Would you output the whole listing below, exactly as it reads?

**** DATA SUPPLIED

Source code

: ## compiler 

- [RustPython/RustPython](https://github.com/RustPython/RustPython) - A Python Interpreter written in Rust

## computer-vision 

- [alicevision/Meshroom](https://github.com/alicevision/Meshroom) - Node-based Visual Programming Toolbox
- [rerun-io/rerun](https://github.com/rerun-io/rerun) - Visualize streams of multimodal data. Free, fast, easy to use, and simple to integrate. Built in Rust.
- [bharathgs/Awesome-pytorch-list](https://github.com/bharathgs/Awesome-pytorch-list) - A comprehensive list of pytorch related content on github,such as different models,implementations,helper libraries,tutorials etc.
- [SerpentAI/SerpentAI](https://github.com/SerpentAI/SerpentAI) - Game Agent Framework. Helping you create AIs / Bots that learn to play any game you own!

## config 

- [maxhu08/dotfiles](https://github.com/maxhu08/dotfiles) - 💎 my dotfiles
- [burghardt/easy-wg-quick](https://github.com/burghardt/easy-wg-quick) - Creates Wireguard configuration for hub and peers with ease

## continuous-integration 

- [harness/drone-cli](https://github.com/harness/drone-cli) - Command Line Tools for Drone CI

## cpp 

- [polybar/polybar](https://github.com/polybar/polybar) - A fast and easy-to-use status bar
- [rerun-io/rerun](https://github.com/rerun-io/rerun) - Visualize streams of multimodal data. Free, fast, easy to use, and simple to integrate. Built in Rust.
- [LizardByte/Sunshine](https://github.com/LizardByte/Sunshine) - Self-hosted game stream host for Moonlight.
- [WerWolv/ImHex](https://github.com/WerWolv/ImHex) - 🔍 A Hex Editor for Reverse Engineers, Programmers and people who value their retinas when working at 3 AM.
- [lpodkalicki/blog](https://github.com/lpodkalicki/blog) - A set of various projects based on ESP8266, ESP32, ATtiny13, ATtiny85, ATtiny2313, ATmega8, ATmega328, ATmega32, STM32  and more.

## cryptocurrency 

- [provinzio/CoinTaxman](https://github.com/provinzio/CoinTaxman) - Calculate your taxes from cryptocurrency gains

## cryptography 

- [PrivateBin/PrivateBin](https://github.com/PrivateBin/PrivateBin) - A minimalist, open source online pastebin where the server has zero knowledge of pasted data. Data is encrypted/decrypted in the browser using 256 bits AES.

********

REPLY TO THE EXERCISE:
Source code

: ## compiler 

- [RustPython/RustPython](https://github.com/RustPython/RustPython) - A Python Interpreter written in Rust

## computer-vision 

- [alicevision/Meshroom](https://github.com/alicevision/Meshroom) - Node-based Visual Programming Toolbox
- [rerun-io/rerun](https://github.com/rerun-io/rerun) - Visualize streams of multimodal data. Free, fast, easy to use, and simple to integrate. Built in Rust.
- [bharathgs/Awesome-pytorch-list](https://github.com/bharathgs/Awesome-pytorch-list) - A comprehensive list of pytorch related content on github,such as different models,implementations,helper libraries,tutorials etc.
- [SerpentAI/SerpentAI](https://github.com/SerpentAI/SerpentAI) - Game Agent Framework. Helping you create AIs / Bots that learn to play any game you own!

## config 

- [maxhu08/dotfiles](https://github.com/maxhu08/dotfiles) - 💎 my dotfiles
- [burghardt/easy-wg-quick](https://github.com/burghardt/easy-wg-quick) - Creates Wireguard configuration for hub and peers with ease

## continuous-integration 

- [harness/drone-cli](https://github.com/harness/drone-cli) - Command Line Tools for Drone CI

## cpp 

- [polybar/polybar](https://github.com/polybar/polybar) - A fast and easy-to-use status bar
- [rerun-io/rerun](https://github.com/rerun-io/rerun) - Visualize streams of multimodal data. Free, fast, easy to use, and simple to integrate. Built in Rust.
- [LizardByte/Sunshine](https://github.com/LizardByte/Sunshine) - Self-hosted game stream host for Moonlight.
- [WerWolv/ImHex](https://github.com/WerWolv/ImHex) - 🔍 A Hex Editor for Reverse Engineers, Programmers and people who value their retinas when working at 3 AM.
- [lpodkalicki/blog](https://github.com/lpodkalicki/blog) - A set of various projects based on ESP8266, ESP32, ATtiny13, ATtiny85, ATtiny2313, ATmega8, ATmega328, ATmega32, STM32  and more.

## cryptocurrency 

- [provinzio/CoinTaxman](https://github.com/provinzio/CoinTaxman) - Calculate your taxes from cryptocurrency gains

## cryptography 

- [PrivateBin/PrivateBin](https://github.com/PrivateBin/PrivateBin) - A minimalist, open source online pastebin where the server has zero knowledge of pasted data. Data is encrypted/decrypted in the browser using 256 bits AES.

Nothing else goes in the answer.